Recientemente el Diari Oficial de la Generalitat Valenciana ha declarado la paella valenciana como bien de interés cultural inmaterial. Por fin se hace justicia a la tradición de un plato que ha representado siempre un arte de compartir y de unir. Los valencianos llevamos la paella en nuestros genes. Tiene un carácter vertebrador desde Guardamar del Segura a Vinaroz, pasando por el Rincón de Ademuz donde, con cierta frecuencia, pruebo unas paellas exquisitas en Torrebaja. La paella valenciana se popularizó probablemente a principios del siglo XIX. Desde entonces no ha faltado en eventos familiares, celebraciones lúdicas, visitas institucionales, fiestas patronales, concursos de paellas y reuniones de toda clase. La paella por sí misma se asocia a fiesta; disfrutamos cocinándola, degustándola y en la sobremesa.

Una de las personas más vitalistas que he conocido, Antonio Ochoa, me enseñó los secretos para hacer una buena paella. Poco antes de fallecer, con más de 93 años todavía realizó una paella para treinta amigos de su hija. Antonio representaba para mí a muchísimos valencianos y valencianas que han hecho de la paella un auténtico ritual, convirtiéndolo en el plato por antonomasia de los domingos. La paella se realiza con los cinco sentidos, despacio, tranquilamente, controlando el fuego y sin prisa. En su preparación se huele, se mira, se prueba; en definitiva, se va mimando. Durante la cocción del arroz aprovechamos para charlar, reír e incluso filosofar sobre la vida.

Originariamente la paella se consumía en las comarcas de l´Horta y de la Ribera, zonas de regadío donde se cultivaban verduras y se criaban aves de corral. Los labradores la elaboraban en excursiones, delante de una barraca o debajo de un parral. La receta original fue experimentando variaciones pero con unos límites que todos los valencianos conocemos. Cuentan en Madrid que en la casa de Sorolla se hacían unas paellas buenísimas; el secreto era que los ingredientes viajaban desde València.

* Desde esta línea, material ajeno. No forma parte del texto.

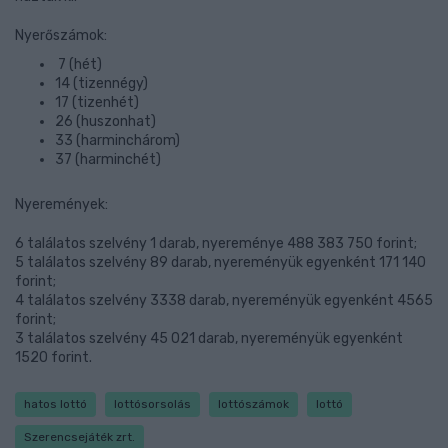
Nyerőszámok:
7 (hét)
14 (tizennégy)
17 (tizenhét)
26 (huszonhat)
33 (harminchárom)
37 (harminchét)
Nyeremények:
6 találatos szelvény 1 darab, nyereménye 488 383 750 forint;
5 találatos szelvény 89 darab, nyereményük egyenként 171 140
forint;
4 találatos szelvény 3338 darab, nyereményük egyenként 4565
forint;
3 találatos szelvény 45 021 darab, nyereményük egyenként
1520 forint.
hatos lottó
lottósorsolás
lottószámok
lottó
Szerencsejáték zrt.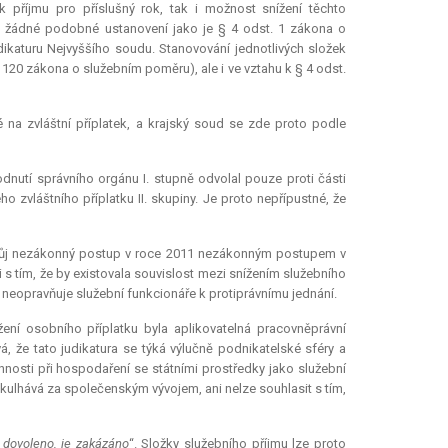
k příjmu pro příslušný rok, tak i možnost snížení těchto
je žádné podobné ustanovení jako je § 4 odst. 1 zákona o
ikaturu Nejvyššího soudu. Stanovování jednotlivých složek
 120 zákona o služebním poměru), ale i ve vztahu k § 4 odst.
 na zvláštní příplatek, a krajský soud se zde proto podle
odnutí správního orgánu I. stupně odvolal pouze proti části
o zvláštního příplatku II. skupiny. Je proto nepřípustné, že
á svůj nezákonný postup v roce 2011 nezákonným postupem v
i s tím, že by existovala souvislost mezi snížením služebního
 neopravňuje služební funkcionáře k protiprávnímu jednání.
ení osobního příplatku byla aplikovatelná pracovněprávní
á, že tato
judikatura
se týká výlučně podnikatelské sféry a
osti při hospodaření se státními prostředky jako služební
ulhává za společenským vývojem, ani nelze souhlasit s tím,
 dovoleno, je zakázáno
“. Složky služebního příjmu lze proto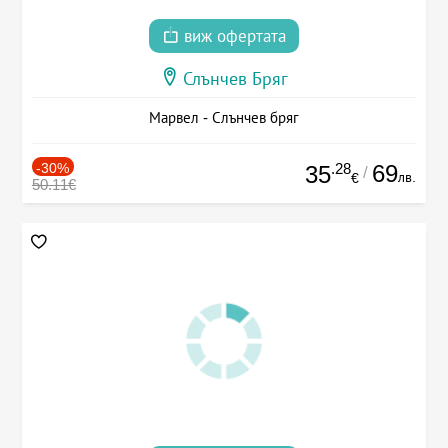
виж офертата
Слънчев Бряг
Марвел - Слънчев бряг
-30%
.28
69
35
/
лв.
€
50.11€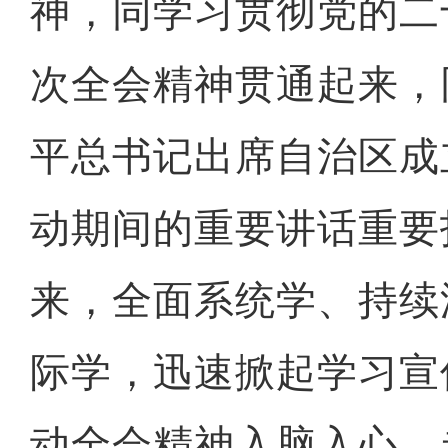
神，同学习贯彻党的二
次全会精神贯通起来，
平总书记出席自治区成
动期间的重要讲话重要
来，全面系统学、持续
际学，迅速掀起学习宣
动全会精神入脑入心、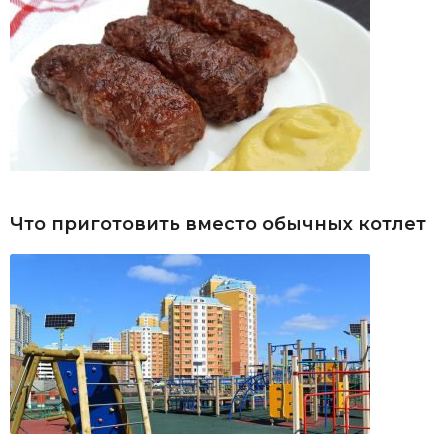
Что приготовить вместо обычных котлет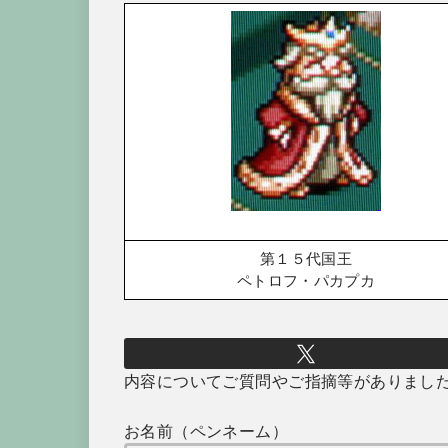
第１５代国王
ペトロフ・パカプカ
内容についてご質問やご指摘等がありまし
お名前（ペンネーム）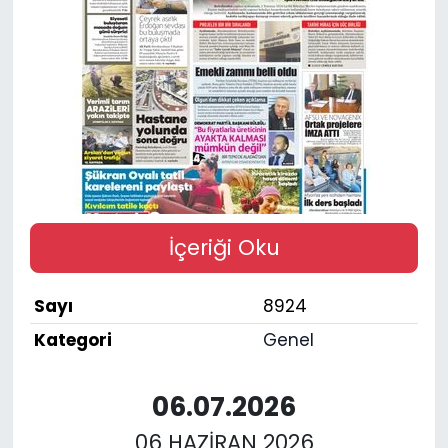
SPOR
11:11 MANŞET
İçeriği Oku
Sayı
8924
Kategori
Genel
06.07.2026
06 HAZİRAN 2026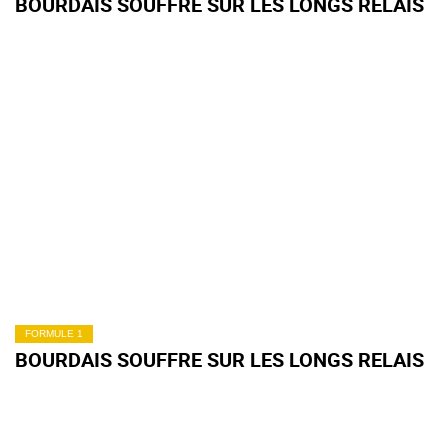
BOURDAIS SOUFFRE SUR LES LONGS RELAIS
FORMULE 1
BOURDAIS SOUFFRE SUR LES LONGS RELAIS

Escritores como Bernat i Baldoví, Blasco Ibáñez, Ferran Torrent o Vázquez Montalbán han incorporado la tradición paellera en sus obras literarias. Abundan las referencias a la paella en la literatura popular. En una oda de 1889, Luis Cánovas, escritor y abogado de Torrevieja, la ensalzaba afirmando que había realizado revoluciones, que ningún plato la aventajaba y que representaba la democracia. Maximilià Thous escribió: del que inventà la paella/no se deu tindre notícia/si els valencians ho saberen/xe, quina estatua tindria. En Cañas y barro, Blasco Ibáñez describe una paella valenciana realizada con ratas de agua de la Albufera. En un romance popular de 1917 se relaciona la paella con alegría, jarana, poesía y fragancia. En 1900, con motivo de la visita de Emilia Pardo Bazán a València, se invitó a la ilustre gallega a la degustación de nuestro plato. En la Alquería del coche, debajo de un emparrado, al lado de un corral lleno de gallinas y conejos, se sirvió una paella. Entre otros comensales, junto a la invitada compartían mesa Blasco Ibáñez y Teodoro Llorente. Curiosamente, nuestro plato preferido, dio nombre a una revista: La Paella Valenciana. Esta publicación apareció en Rosario de Santa Fe, Argentina, desde enero a octubre de 1925. En ella se publicaban textos en valenciano de carácter folclórico y nostálgico.

La paella valenciana es una manifestación de nuestra cultura y de nuestra forma de ver la vida. Es capaz de aglutinar en la mesa a personas de edad y condición social muy diversas. Con un buen plato de paella nuestras diferencias se difuminan. Constituye un legado que hemos recibido y debemos salvaguardar para las generaciones futuras.